# Task objective
In the abstract on genetic testing of infertile Taiwanese men, how many patients' logs were reviewed, and over what period?

# Text passage
BEGIN

TCAS 10. Genetic testing of infertile males with nonobstructive azoospermia or severe Oligozoospermia In Taiwan
The 3rd Cross-Strait Andro-Urologist Symposium

TCAS 10. Genetic testing of infertile males with nonobstructive azoospermia or severe Oligozoospermia In Taiwan

William JS Huang

1Division of Urology, Department of Surgery, Taipei Veterans General Hospital; 2Department of Urology, School of Medicine, National Yang- Ming University Taipei, Taiwan

Chromosomal abnormality is one of the causes of male infertility. It is seen more frequently in azoospermic, and severe oligozoopsermic patients with unknown etiology. These patients were usually candidates of assisted reproduction techniques (ART). In present study, we analyzed the karyotyping patterns of infertile males with azoospermia or severe oligozoospermia, and their associated clinical characteristics. Besides, phenotypic effects of the gr/gr partial azoospermia factor (AZF) c deletion were also evaluated to assess the clinical characteristics of subfertile Taiwanese men with the gr/gr deletion.

We retrospectively reviewed patients' log of 370 infertile males with nonobstructive azoospermia (NOA), or severe oligozoospermia from January 2004 to March 2011. All patients received classic karyotyping with peripheral white cell culture, and the Y chromosome microdeletion testing was also performed with multiplex PCR methods. We collected physical examination findings,sperm count, hormone profile, and the outcome of microdissection testicular sperm extraction (MDTESE) regarding gr/gr status and analyzed with Chi-square and Fisher's exact tests. Normozoospermia, oligozoospermia, and severe oligospermia were defined as ≥ 20 million/mL, 5 to 20 million/mL, and < 5 million/mL respectively.

END

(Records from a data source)
BEGIN

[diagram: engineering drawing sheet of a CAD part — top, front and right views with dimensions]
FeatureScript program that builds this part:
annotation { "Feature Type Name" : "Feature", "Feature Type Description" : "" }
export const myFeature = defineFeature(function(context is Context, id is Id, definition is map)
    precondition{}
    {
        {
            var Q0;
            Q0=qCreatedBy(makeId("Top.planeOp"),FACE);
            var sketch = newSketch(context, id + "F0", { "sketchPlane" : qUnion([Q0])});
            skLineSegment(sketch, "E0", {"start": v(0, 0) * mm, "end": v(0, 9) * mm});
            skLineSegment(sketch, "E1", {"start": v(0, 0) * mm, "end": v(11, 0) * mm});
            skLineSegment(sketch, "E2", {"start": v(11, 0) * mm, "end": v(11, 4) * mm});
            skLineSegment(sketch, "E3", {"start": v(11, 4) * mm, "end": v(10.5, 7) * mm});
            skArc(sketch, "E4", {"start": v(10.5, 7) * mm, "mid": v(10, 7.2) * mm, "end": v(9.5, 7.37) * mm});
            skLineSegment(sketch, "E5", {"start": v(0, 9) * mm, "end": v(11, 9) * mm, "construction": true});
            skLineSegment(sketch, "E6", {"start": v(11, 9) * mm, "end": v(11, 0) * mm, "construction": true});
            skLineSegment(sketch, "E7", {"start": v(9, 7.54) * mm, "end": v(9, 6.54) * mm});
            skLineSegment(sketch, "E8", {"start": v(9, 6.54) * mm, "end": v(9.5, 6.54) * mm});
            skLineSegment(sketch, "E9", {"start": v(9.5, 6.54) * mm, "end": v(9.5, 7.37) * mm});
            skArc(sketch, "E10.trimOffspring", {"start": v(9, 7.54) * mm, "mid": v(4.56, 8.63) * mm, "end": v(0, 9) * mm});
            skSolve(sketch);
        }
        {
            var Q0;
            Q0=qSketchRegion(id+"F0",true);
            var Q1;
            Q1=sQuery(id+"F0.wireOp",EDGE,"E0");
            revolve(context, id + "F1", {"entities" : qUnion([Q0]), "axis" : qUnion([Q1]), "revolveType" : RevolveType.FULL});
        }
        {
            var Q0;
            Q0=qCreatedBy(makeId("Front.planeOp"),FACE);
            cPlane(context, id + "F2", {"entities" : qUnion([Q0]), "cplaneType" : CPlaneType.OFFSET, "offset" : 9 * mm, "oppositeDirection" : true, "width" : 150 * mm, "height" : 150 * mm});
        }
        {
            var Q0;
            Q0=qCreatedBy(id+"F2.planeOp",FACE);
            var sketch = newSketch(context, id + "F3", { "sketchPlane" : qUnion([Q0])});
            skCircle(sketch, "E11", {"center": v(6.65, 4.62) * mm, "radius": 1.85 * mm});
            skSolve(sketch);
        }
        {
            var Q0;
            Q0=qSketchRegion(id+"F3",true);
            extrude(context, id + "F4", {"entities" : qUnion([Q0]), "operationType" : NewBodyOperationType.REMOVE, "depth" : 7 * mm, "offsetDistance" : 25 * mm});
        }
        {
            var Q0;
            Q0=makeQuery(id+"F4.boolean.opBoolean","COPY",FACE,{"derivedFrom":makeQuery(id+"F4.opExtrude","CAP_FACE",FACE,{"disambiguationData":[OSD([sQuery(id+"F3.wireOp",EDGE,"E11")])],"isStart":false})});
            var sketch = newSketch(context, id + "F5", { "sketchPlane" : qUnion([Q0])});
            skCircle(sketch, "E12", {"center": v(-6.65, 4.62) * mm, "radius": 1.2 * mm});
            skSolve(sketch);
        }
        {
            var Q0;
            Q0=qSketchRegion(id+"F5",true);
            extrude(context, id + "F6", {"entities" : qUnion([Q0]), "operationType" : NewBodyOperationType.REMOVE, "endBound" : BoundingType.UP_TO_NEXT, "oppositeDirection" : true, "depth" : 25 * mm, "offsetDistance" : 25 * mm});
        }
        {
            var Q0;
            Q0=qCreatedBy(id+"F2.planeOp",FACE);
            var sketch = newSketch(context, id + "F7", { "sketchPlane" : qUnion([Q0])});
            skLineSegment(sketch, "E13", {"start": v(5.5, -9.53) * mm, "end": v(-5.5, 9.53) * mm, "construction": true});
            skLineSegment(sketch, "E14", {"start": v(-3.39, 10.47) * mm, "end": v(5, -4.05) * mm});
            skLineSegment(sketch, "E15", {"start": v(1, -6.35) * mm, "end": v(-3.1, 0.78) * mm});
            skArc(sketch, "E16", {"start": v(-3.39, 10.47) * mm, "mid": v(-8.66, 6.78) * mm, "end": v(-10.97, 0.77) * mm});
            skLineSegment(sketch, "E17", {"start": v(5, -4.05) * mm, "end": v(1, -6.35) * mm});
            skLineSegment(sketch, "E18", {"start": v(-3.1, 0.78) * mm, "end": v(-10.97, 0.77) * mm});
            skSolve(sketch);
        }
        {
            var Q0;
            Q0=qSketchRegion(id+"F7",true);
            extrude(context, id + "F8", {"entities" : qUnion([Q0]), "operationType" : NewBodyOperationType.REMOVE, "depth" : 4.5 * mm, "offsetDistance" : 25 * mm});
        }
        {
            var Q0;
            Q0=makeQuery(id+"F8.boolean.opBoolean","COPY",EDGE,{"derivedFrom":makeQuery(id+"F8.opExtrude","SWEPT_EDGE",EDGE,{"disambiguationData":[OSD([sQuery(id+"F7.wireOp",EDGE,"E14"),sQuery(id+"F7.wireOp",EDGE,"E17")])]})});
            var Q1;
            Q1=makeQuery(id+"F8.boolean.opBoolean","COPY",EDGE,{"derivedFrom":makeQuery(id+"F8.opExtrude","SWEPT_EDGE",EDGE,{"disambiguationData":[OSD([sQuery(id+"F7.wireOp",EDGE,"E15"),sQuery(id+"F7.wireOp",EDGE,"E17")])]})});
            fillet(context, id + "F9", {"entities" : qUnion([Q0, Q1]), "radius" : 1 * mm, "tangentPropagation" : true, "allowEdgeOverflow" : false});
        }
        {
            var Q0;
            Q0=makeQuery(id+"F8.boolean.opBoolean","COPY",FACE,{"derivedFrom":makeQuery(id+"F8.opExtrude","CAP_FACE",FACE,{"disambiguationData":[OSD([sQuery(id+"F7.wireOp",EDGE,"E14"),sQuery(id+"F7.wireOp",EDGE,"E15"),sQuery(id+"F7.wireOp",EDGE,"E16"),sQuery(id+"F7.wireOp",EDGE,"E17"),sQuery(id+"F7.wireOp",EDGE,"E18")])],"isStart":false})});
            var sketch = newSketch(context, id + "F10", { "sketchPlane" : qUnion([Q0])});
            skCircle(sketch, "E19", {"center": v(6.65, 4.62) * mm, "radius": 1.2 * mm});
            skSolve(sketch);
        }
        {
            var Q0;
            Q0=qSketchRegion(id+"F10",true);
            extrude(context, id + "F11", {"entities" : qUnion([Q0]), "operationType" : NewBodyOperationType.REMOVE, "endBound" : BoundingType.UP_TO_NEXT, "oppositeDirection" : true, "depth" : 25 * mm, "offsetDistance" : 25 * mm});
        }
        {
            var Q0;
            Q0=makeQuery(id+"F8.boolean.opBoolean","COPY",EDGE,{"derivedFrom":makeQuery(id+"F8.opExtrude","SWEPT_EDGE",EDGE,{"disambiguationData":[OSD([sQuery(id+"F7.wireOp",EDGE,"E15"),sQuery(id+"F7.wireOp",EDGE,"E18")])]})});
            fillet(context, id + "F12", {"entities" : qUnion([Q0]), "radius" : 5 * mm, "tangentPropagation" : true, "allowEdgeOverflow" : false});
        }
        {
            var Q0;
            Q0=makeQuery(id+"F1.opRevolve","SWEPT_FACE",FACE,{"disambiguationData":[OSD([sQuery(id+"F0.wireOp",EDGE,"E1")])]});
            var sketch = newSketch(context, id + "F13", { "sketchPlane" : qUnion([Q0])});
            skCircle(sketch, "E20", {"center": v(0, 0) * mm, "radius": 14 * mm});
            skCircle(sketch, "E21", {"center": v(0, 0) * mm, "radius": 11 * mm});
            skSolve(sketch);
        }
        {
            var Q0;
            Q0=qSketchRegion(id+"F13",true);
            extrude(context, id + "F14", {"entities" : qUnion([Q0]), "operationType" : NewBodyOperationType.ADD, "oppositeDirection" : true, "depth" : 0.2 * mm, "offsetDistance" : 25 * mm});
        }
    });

END

# Reply to the task
370 patients, from January 2004 to March 2011.